Prove YOUR Point. It is nearly impossible to prove a negative. I would like to see one major court ruling where a user of software was found to implicity or explicity grant a license just because their software was able to perform an infringing act.
> And don't try to
> confuse the issue: this point is a matter of contract law, not of
copyright
> law.
No kidding. I stated long ago that this was a contract issue. But copyright contracts are constrained by copyright law.
> The copyright act preserves only a right to authorize. Contract law
defines how
> authorization occurs. If you use a machine to negotiate your authority,
In the example being discussed, no machine was used to negotiate any such authority. The server was not set up for that purpose, and no such indication was shown by the user.
> then
> you are so bound and your rights are used up as far as the party and act
in
> question are concerned. There are no causes of action against authorized
> copying, nor against authorized creation of derivitive works. If you
negotiated
> poorly, then your only legal recourse is to learn from your self-defined
> mistake and change the way you negotiate in the future. For example, you
could
> do exactly what Linda did and reconfigure it to behave differently. Or you
> could unplug it altogether. The law doesn't obligated you to do anything
other
> than honor the agreements you negotiate. The copyright act does not help
you
> negotiate, as many a musician has discovered when they finally got the
paltry
> check from their record label.
>
> I recently posted a written record of McDonald's HTTP authorization (and
active
> participation) in the creation of a copy of their picture on my machine,
which
> clearly and explicitly grants me the right to have a copy made on my
machine
> and to display it with requested referring page.
Case law has NEVER stated that merely because a person's server served an image to a third party, that that third party is given a license to use that image in its own web page. Because you are asserting it, just provide a few case examples. I can hardly provide a few non-examples, now can I?
You are about as likely to get
> a court to ignore this evidence as you would be to exclude a sales receipt
on
> the basis that a merchant who pushed the buttons on the register didn't
intend
> to agree to the contract of sale.
The point is not whether the court "ignores" the evidence, but what implication the evidence provides. Your claim that it is an explicity licensne is ludicrous.

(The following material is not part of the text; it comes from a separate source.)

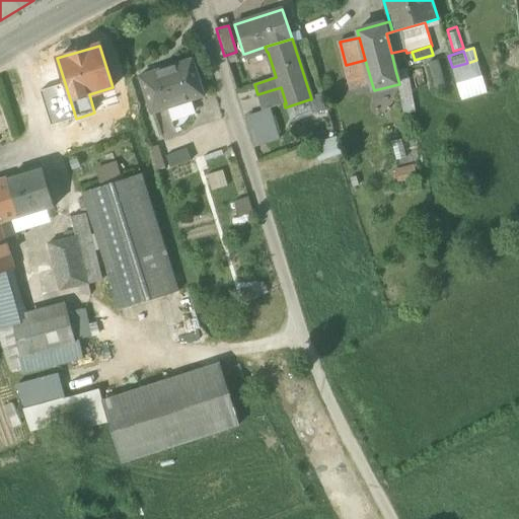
[(351,90),(372,84),(365,60),(346,65),(345,65),(351,90)]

A court is required to start its analysis by
> examining the tangible evidence of what actually took place, and that HTTP
> transcript is pretty definitive evidence for what happened when my machine
> negotiated with yours. To the extent that it is somewhat technical, the
HTTP
> specs provide the written trade code to guide the court in its
interpretation.
> However, it's pretty plain in it facial meaning.
The only "meaning" is that you requested a copy be made, and a copy was made. There is nothing at all in the HTML that says, one way or another, that the copy was authorized. You are confusing the issues. There is no requirement that a copyright owner prevent others from improperly copying an image. Thus, whether or not their use of server software aided in the infringement is irrelevant. The issue is they did not grant you permission.
> Or as I said before, argue that machine actions don't obligate their human
> masters in which case you STILL have no cause of action against me when my
> machine created a copy of your work all by itself.
Case law is still developing, but it is pretty clearly heading in the direction opposite you position.